Desde una perspectiva moral, podíamos aceptar que sobrevivir es crecer, como dijo recientemente en la revista Unión, Roberto Manzano. Y me valgo de la definición de este original poeta para empezar añadiendo que si sobrevivir resulta un ejercicio de honradez, no hay dudas de que quien sobrevive crece en su condición humana.
Ahora bien, si más que un cúmulo de actos de mejoramiento mediante la resistencia de las fuerzas interiores, sobrevivir implica hacer uso del truco mezquino, el fraude, y la inventiva egoísta, entonces la supervivencia acusa un decrecimiento de la moral de la persona. Pero no voy a seguir por el individuo y su virtud. Pasemos al espacio social. Y así quizá convengamos en que los períodos de supervivencia en los pueblos —a veces temporadas de resistencia—, aunque también significan una depuración moral en el conjunto, no suponen un crecimiento material. Sobrevivir es asomar la nariz por entre lo precario, mantenerse en pie entre impedimentos sin que por ello se avance más allá de los obstáculos.
Con esto dicho, uno estima que la supervivencia no compone un programa de desarrollo. Más bien una estrategia coyuntural, cuya temporalidad no ha de derivar en un permanente «estar en crisis». Lo digo, pues, porque ya parece que, aunque genere alguna duda la cautela mostrada y cuya necesidad ha sido reconocida públicamente, el país pasa de la supervivencia a la capacidad de echar a andar el presente.
He llegado a este punto, porque intento averiguar cómo responder al lector que la semana pasada, en un correo electrónico, creyó conveniente que este periodista se refiriera a las cosas por modificar en Cuba. Por supuesto, no me negaré, y advierto que no tengo más información que la que suministra mi experiencia periodística. No ocupo ninguna posición apropiada para saber lo que los más no saben o saben a medias. Solo escribo comprometido con los afanes y las metas del país, y para hacerlo miro la vida, la evalúo comparándola con circunstancias similares en otras etapas y saco conclusiones condimentadas con mis deseos y esperanzas.

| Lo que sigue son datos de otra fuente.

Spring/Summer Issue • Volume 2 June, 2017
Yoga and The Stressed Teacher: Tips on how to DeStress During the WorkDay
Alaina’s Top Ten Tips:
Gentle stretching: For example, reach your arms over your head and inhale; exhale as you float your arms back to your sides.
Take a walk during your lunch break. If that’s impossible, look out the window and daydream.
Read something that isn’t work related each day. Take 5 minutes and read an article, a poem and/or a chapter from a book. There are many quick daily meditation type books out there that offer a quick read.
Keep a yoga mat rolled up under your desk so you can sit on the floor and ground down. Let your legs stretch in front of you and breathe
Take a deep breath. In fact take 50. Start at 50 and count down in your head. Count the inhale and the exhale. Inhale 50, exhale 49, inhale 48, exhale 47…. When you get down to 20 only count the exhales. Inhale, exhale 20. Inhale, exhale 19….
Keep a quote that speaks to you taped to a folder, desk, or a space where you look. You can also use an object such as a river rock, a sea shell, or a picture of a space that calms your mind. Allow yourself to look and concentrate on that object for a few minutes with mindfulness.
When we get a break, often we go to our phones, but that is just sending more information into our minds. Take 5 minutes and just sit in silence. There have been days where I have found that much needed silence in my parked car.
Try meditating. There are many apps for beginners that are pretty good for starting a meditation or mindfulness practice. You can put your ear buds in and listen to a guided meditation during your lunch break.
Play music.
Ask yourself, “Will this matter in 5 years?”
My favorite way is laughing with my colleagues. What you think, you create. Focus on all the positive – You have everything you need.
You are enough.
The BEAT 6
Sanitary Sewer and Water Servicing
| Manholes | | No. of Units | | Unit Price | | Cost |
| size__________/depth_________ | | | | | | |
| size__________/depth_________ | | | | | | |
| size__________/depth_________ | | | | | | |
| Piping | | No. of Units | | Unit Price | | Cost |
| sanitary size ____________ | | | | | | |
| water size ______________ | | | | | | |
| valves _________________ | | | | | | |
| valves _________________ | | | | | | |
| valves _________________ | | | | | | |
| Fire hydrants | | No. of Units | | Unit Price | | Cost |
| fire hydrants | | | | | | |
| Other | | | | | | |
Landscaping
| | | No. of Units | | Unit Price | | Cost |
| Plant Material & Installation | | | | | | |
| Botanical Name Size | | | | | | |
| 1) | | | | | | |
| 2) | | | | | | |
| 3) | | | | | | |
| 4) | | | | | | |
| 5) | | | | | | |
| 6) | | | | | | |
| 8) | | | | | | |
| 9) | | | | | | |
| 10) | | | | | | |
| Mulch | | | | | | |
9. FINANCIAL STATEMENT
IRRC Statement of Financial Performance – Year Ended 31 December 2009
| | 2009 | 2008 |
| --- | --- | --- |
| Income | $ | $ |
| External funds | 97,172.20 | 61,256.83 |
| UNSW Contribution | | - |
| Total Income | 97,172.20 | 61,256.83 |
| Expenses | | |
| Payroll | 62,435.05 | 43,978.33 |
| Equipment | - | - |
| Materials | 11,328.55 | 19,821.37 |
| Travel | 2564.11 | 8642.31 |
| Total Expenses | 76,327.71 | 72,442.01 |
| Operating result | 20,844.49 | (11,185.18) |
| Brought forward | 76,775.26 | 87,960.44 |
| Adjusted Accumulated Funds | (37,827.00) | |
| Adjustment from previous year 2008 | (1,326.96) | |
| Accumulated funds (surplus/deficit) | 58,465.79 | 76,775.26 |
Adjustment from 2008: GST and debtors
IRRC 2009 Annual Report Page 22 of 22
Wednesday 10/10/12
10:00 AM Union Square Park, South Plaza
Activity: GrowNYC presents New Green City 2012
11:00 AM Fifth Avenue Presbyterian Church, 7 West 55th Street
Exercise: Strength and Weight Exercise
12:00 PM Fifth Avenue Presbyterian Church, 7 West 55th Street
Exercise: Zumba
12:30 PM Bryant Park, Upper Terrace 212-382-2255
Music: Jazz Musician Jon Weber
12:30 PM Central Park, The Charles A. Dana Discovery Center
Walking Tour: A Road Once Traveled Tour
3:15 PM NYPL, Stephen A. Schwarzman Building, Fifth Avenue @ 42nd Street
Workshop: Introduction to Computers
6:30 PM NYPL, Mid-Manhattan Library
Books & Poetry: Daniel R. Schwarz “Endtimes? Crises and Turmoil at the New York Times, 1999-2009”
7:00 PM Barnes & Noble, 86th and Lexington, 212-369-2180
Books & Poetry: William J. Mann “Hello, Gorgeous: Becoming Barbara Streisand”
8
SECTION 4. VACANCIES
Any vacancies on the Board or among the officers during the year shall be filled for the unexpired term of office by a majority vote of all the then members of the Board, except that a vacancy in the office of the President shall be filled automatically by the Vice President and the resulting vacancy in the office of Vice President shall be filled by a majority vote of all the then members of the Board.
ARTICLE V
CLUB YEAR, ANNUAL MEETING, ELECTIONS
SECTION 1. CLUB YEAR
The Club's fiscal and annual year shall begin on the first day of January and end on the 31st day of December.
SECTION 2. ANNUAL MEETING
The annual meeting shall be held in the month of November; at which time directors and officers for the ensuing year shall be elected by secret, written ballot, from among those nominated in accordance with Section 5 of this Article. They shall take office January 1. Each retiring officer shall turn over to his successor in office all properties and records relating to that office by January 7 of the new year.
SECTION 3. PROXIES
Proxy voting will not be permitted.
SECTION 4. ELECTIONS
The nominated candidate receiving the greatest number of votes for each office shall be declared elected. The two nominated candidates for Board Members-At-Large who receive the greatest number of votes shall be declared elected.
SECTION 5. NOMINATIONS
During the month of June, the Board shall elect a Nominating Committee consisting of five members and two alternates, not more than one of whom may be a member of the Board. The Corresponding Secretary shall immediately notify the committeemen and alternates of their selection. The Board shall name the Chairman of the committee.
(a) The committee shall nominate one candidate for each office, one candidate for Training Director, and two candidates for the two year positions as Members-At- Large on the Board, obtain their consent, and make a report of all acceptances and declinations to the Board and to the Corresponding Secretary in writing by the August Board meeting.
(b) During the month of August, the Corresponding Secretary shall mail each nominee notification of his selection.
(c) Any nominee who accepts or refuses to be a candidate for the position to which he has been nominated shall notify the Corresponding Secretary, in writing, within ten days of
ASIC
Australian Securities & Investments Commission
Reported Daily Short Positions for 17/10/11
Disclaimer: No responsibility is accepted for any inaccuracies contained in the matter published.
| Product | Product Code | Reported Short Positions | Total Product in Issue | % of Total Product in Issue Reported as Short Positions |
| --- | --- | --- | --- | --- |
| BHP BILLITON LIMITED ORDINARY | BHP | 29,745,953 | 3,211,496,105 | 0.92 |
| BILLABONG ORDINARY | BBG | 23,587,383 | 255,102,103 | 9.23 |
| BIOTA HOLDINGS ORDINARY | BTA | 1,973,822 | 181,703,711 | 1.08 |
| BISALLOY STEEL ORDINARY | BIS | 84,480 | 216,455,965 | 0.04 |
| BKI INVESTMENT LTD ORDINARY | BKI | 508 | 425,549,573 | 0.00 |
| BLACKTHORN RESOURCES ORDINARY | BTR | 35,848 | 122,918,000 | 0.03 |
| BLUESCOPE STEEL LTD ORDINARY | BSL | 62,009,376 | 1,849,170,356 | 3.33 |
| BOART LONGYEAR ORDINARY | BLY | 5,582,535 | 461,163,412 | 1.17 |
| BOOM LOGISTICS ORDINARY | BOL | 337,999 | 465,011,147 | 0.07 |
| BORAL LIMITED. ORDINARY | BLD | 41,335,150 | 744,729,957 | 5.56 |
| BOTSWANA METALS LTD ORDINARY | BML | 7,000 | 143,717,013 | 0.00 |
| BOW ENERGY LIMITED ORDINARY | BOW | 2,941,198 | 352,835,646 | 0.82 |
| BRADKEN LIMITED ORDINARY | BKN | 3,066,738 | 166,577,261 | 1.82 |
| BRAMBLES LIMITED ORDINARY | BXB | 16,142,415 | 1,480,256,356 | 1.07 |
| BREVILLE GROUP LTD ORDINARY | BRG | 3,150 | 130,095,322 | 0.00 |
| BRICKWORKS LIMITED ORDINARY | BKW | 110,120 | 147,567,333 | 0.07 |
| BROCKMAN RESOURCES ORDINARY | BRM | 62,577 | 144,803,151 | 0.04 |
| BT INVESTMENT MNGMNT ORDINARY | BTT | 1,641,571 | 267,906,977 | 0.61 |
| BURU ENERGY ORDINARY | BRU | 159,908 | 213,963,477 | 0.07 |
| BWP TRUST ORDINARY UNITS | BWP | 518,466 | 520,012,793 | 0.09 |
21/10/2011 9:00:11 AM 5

En este momento, para mí, lo primero es advertir que las transformaciones estructurales y de conceptos que en nuestra sociedad puedan ocurrir necesitarán también de un cambio de mentalidad de todos. Es decir, un esfuerzo subjetivo del individuo basado en su virtud para comprender y asumir que nada de lo que se reorganice, se readecue, se actualice o se elimine —fíjense cuántos términos— compondrá una especie de fórmula a lo Houdini, es decir, que con unas cuantas contorsiones corporales habremos de zafar los nudos, abrir los candados, y sanseacabó: todo a fluir sobre la dicha.
Ojalá fuera de ese modo. Porque sin despejar las plantillas laborales de una fuerza de trabajo sobrante que según analistas sobrepasa el millón de trabajadores, ningún remedio será efectivo, porque equivaldría a inutilizar cualquier solución al nacer. Y esa drástica medida también exige el entierro definitivo del paternalismo, para que la justicia social actúe propiamente al garantizar leyes, oportunidades, y ayudando al más débil o al impedido, pero estableciendo espacios para que los aptos coadyuven al bienestar propio y familiar. Por tanto, «regalado», lo que hemos recibido gratuitamente y no es básico, tendrá que morirse de verdad. Y ante su deceso habrá que establecer fórmulas de trabajo cooperativo y por cuenta propia que incrementen las opciones laborales y aumenten las soluciones a necesidades domésticas, para que el Estado deje de ocuparse del timbiriche mañanero y atienda los sectores fundamentales de la economía, esos que habrán de decidir el equilibrio del comercio, la prioridad de las inversiones, la política de desarrollo. En fin, la vitalidad de la nación.
Mucho más habrá que hacer. Democratizar la producción. Y descentralizar la administración y la gestión local de gobierno. No es primera vez que este comentarista habla de que los municipios están doblemente impedidos: por la falta de capacidad decisoria para emplear los recursos y por el hábito de mirar arriba esperando las órdenes. Habrá, pues, que crecer moral, política, intelectualmente, pero no como secuela de una supervivencia heroica. Porque entonces estaríamos en las mismas rutinas. Tendremos que crecer como expresión de la honradez, del trabajo compartido e individualizado, de la sabiduría, del compromiso con un cambio que promete el destino de lo que avanza, aunque exigiendo una etapa de abnegación. Quedo a medias. Pero uno da solo lo que tiene. O lo que cree tener.